Task goal — Without including any pictures, retype exactly the lines from the top of the records through the line containing "s on Crunchyroll, per Vdocipher.", that final line included.
Task input Block Start
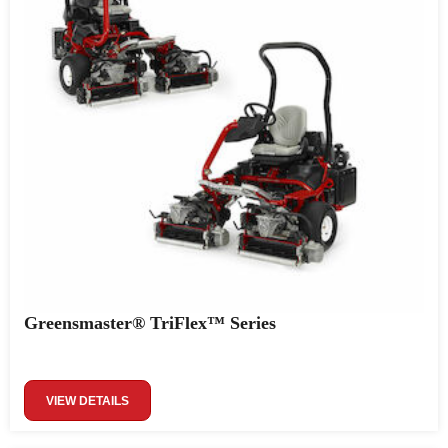
Greensmaster® TriFlex™ Series
VIEW DETAILS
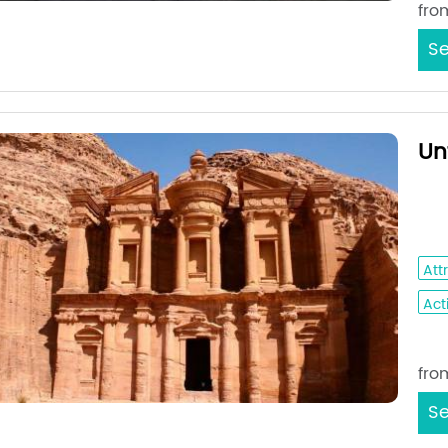
fro
Se
Un
Am
Aq
Att
Acti
Sta
fro
Se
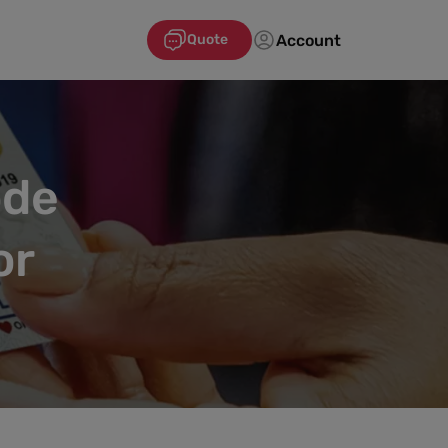
Account
Quote
ode
or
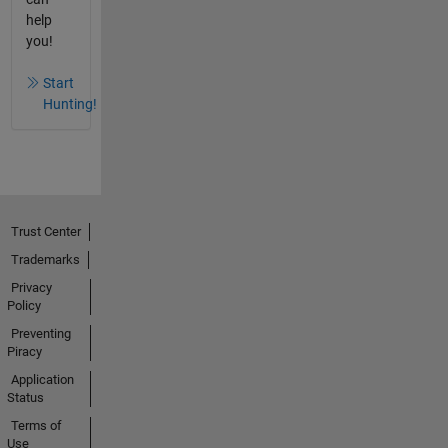
help
you!
Start
Hunting!
Trust Center
Trademarks
Privacy
Policy
Preventing
Piracy
Application
Status
Terms of
Use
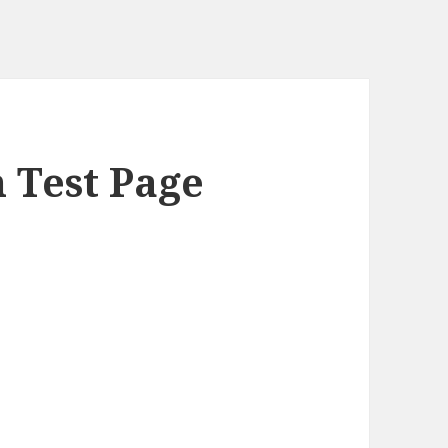
h Test Page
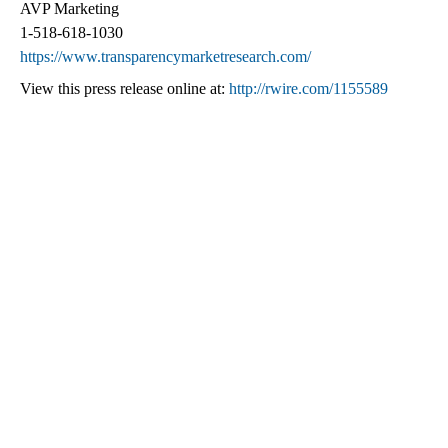
AVP Marketing
1-518-618-1030
https://www.transparencymarketresearch.com/
View this press release online at:
http://rwire.com/1155589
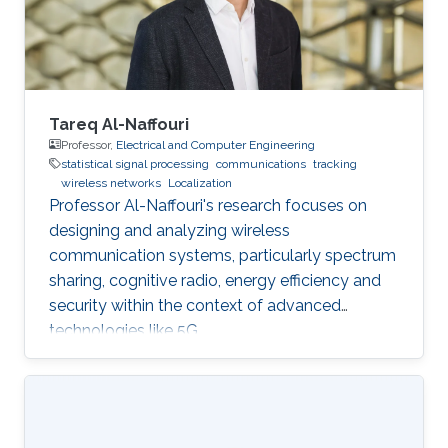
Tareq Al-Naffouri
Professor,
Electrical and Computer Engineering
statistical signal processing
communications
tracking
wireless networks
Localization
Professor Al-Naffouri's research focuses on
designing and analyzing wireless
communication systems, particularly spectrum
sharing, cognitive radio, energy efficiency and
security within the context of advanced
technologies like 5G.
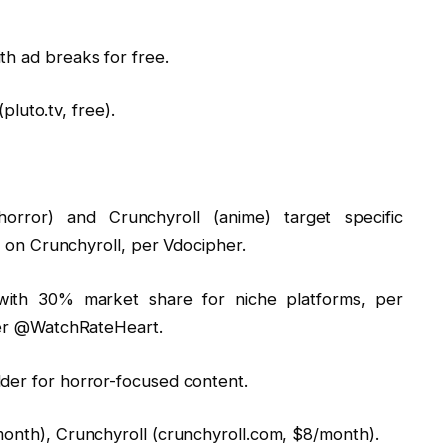
th ad breaks for free.
(pluto.tv, free).
horror) and Crunchyroll (anime) target specific
s on Crunchyroll, per Vdocipher.
x, with 30% market share for niche platforms, per
per @WatchRateHeart.
er for horror-focused content.
onth), Crunchyroll (crunchyroll.com, $8/month).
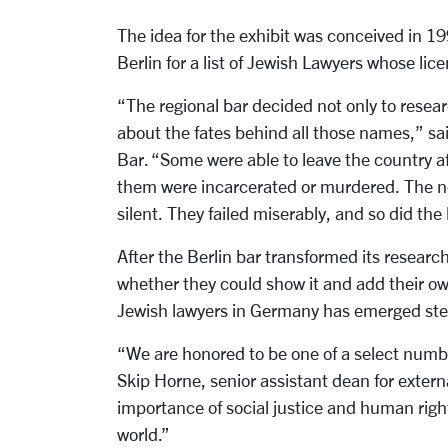
The idea for the exhibit was conceived in 19
Berlin for a list of Jewish Lawyers whose li
“The regional bar decided not only to researc
about the fates behind all those names,” sa
Bar. “Some were able to leave the country a
them were incarcerated or murdered. The n
silent. They failed miserably, and so did th
After the Berlin bar transformed its research
whether they could show it and add their own 
Jewish lawyers in Germany has emerged step
“We are honored to be one of a select number
Skip Horne, senior assistant dean for externa
importance of social justice and human right
world.”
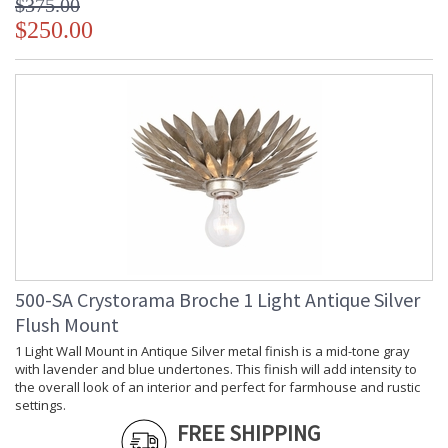
$375.00
Carton
: 11
Height
$250.00
Carton
: 15
Width
Carton
: 25
Length
Carton
: 9
Weight (lbs.)
Ships Via
: UPS/FedEX Small Parcel
Country Of
: China
Origin
Availability
: Usually ships in 1-2
business days if in stock
Warranty
: 1 year from shipment
date. Terms and
Conditions that apply.
500-SA Crystorama Broche 1 Light Antique Silver
Flush Mount
1 Light Wall Mount in Antique Silver metal finish is a mid-tone gray
with lavender and blue undertones. This finish will add intensity to
the overall look of an interior and perfect for farmhouse and rustic
settings.
FREE SHIPPING
Layers of individual wrought iron leaves deliver a stunning,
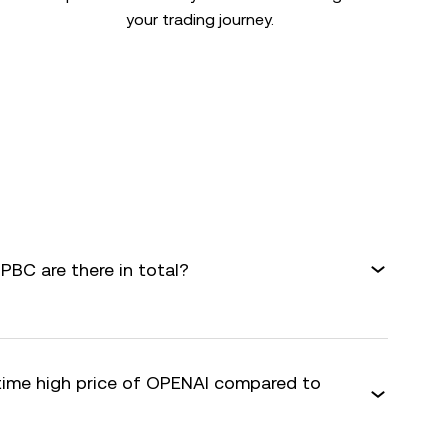
your trading journey.
BC are there in total?
-time high price of OPENAI compared to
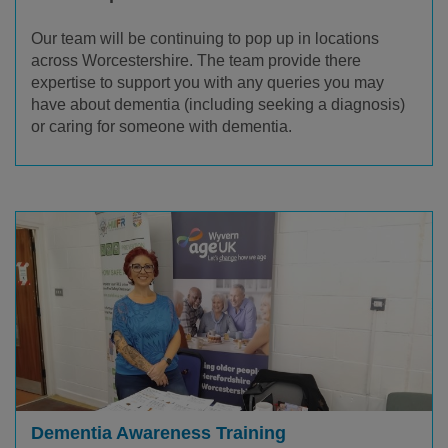
Our team will be continuing to pop up in locations
across Worcestershire. The team provide there
expertise
to support you with any queries you may
have about dementia (including seeking a diagnosis)
or caring for someone with dementia.
Dementia Awareness Training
Task input Block End
Problem solution —
Greensmaster® TriFlex™ Series
VIEW DETAILS
fro
Se
Un
Am
Aq
Att
Acti
Sta
fro
Se
Account
Quote
ode
or
help
you!
Start
Hunting!
Trust Center
Trademarks
Privacy
Policy
Preventing
Piracy
Application
Status
Terms of
Use
h Test Page
AVP Marketing
1-518-618-1030
https://www.transparencymarketresearch.com/
View this press release online at:
http://rwire.com/1155589
Tareq Al-Naffouri
Professor,
Electrical and Computer Engineering
statistical signal processing
communications
tracking
wireless networks
Localization
Professor Al-Naffouri's research focuses on
designing and analyzing wireless
communication systems, particularly spectrum
sharing, cognitive radio, energy efficiency and
security within the context of advanced
technologies like 5G.
th ad breaks for free.
(pluto.tv, free).
horror) and Crunchyroll (anime) target specific
s on Crunchyroll, per Vdocipher.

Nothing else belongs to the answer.